Task instructions
Identify each line below that contains the string "trong", and copy every such line in full.

Entries shown
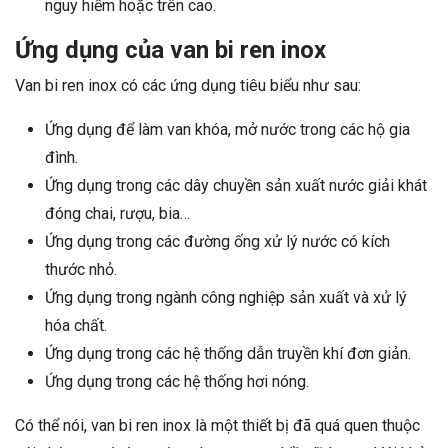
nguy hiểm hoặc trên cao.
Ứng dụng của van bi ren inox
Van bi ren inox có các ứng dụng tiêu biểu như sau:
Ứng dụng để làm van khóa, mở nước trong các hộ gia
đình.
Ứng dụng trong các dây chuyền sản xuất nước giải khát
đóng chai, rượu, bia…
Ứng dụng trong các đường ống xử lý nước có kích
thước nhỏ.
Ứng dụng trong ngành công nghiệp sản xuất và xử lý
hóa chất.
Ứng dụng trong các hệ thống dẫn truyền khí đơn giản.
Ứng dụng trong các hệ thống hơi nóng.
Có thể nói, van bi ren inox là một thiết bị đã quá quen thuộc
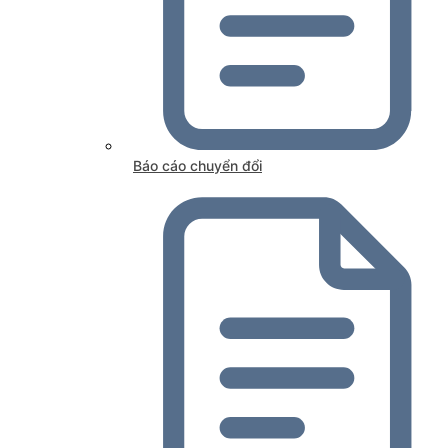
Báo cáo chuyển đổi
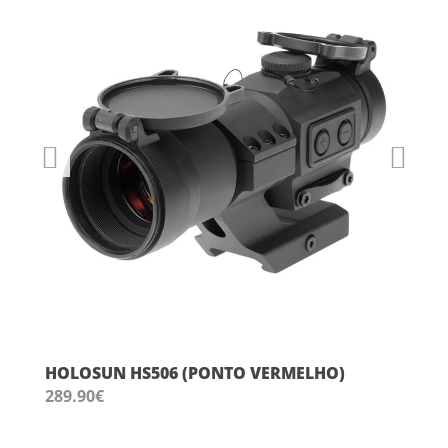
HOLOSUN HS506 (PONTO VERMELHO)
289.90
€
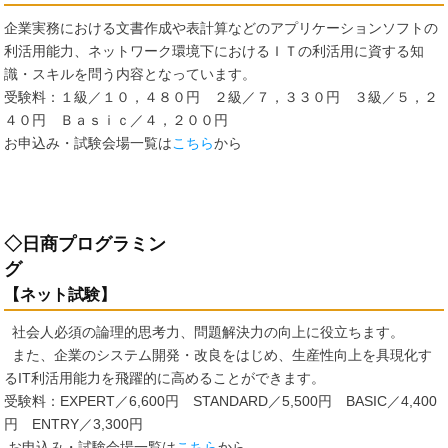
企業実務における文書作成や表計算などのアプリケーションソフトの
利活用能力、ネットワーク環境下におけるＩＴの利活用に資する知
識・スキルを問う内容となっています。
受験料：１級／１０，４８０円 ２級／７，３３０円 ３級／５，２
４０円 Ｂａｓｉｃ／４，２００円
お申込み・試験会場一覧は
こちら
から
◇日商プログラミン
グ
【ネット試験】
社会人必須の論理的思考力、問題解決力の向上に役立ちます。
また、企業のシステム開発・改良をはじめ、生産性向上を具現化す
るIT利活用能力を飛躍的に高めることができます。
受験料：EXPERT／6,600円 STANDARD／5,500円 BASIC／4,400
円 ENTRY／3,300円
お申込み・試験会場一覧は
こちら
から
--
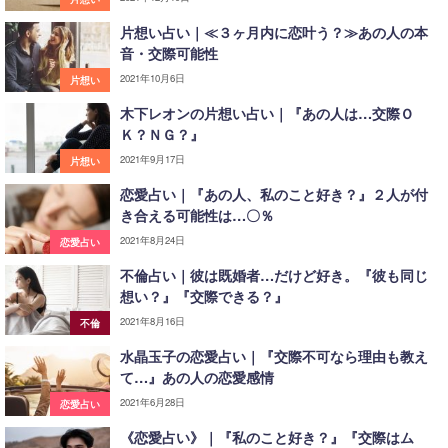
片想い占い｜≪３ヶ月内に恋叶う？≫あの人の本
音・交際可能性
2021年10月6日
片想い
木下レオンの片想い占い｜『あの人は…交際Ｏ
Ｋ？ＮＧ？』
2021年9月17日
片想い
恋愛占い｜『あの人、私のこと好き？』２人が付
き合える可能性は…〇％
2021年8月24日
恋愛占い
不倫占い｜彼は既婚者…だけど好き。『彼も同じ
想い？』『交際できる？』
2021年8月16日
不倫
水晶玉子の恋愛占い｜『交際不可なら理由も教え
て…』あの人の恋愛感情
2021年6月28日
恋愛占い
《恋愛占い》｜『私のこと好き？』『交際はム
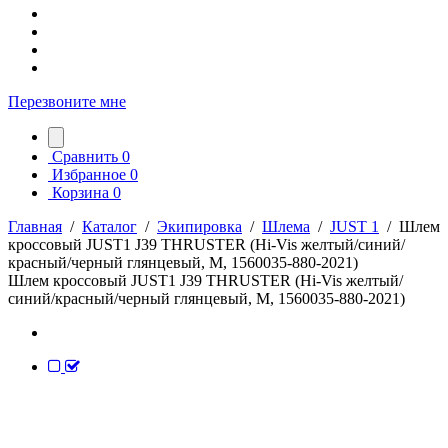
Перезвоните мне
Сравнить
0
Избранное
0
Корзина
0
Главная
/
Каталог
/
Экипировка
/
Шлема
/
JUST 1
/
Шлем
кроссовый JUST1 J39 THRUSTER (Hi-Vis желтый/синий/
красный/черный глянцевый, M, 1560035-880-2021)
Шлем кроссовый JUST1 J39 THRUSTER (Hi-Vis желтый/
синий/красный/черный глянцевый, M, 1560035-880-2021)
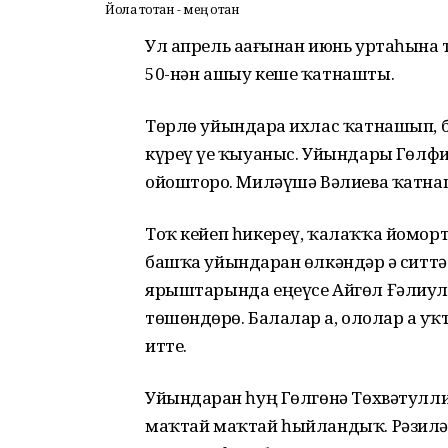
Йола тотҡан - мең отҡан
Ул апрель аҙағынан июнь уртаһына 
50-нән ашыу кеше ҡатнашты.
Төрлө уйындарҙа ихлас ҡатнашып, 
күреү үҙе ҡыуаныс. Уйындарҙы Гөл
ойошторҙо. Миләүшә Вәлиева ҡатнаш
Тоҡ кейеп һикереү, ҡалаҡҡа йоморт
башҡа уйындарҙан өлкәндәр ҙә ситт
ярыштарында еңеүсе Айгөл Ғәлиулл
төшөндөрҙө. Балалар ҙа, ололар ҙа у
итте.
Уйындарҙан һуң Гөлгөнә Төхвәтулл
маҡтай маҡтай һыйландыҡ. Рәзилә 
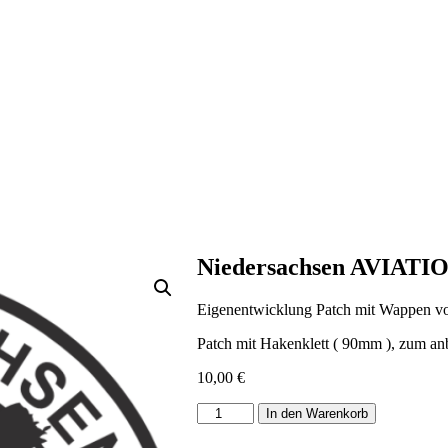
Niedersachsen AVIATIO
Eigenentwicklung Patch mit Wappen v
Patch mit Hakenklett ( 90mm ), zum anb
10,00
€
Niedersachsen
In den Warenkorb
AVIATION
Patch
* * *
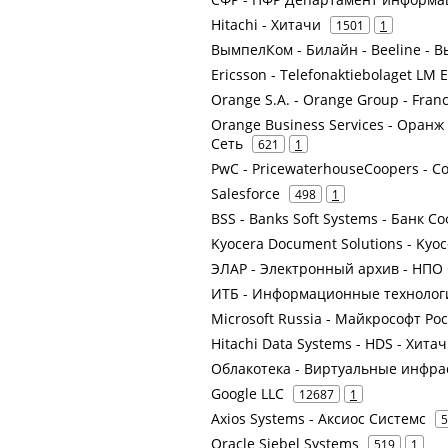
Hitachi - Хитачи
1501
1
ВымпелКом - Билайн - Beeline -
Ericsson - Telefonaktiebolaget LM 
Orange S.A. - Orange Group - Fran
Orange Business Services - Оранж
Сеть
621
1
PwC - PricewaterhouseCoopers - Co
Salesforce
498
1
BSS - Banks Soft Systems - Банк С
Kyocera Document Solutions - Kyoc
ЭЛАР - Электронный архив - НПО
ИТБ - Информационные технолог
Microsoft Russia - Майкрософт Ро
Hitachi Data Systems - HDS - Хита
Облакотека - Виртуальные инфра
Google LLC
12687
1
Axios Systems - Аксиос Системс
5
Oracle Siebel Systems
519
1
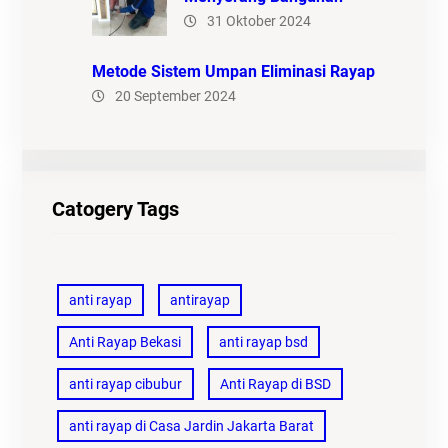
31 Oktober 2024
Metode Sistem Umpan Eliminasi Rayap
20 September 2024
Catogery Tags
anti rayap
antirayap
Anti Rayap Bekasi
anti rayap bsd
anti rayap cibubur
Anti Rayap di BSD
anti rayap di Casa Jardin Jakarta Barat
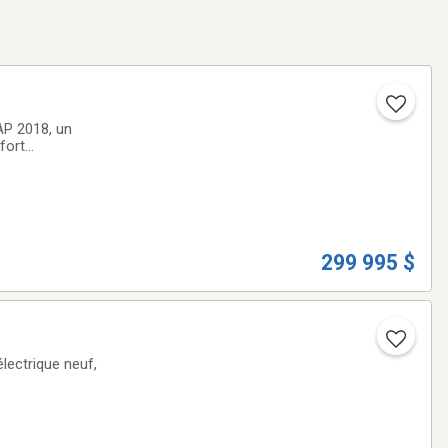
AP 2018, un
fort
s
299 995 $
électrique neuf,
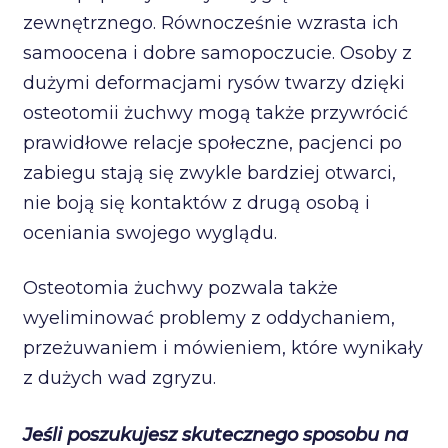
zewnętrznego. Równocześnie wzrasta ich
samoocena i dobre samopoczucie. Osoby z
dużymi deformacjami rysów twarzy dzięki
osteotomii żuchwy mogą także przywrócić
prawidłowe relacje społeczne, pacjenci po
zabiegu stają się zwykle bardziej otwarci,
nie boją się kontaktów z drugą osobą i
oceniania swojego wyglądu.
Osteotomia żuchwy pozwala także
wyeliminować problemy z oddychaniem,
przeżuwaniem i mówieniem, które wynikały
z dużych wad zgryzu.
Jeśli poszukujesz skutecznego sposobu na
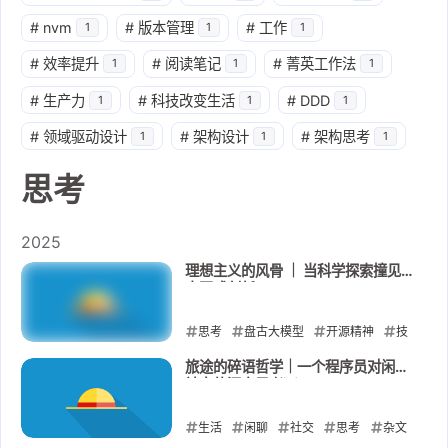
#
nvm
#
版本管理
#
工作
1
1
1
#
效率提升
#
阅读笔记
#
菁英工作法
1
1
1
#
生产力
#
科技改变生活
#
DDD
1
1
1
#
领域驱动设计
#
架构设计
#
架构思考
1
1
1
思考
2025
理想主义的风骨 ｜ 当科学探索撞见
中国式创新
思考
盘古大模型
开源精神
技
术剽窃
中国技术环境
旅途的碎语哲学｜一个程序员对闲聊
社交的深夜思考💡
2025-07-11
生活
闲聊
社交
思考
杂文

Solution
Ứng dụng để làm van khóa, mở nước trong các hộ gia
Ứng dụng trong các dây chuyền sản xuất nước giải khát
Ứng dụng trong các đường ống xử lý nước có kích
Ứng dụng trong ngành công nghiệp sản xuất và xử lý
Ứng dụng trong các hệ thống dẫn truyền khí đơn giản.
Ứng dụng trong các hệ thống hơi nóng.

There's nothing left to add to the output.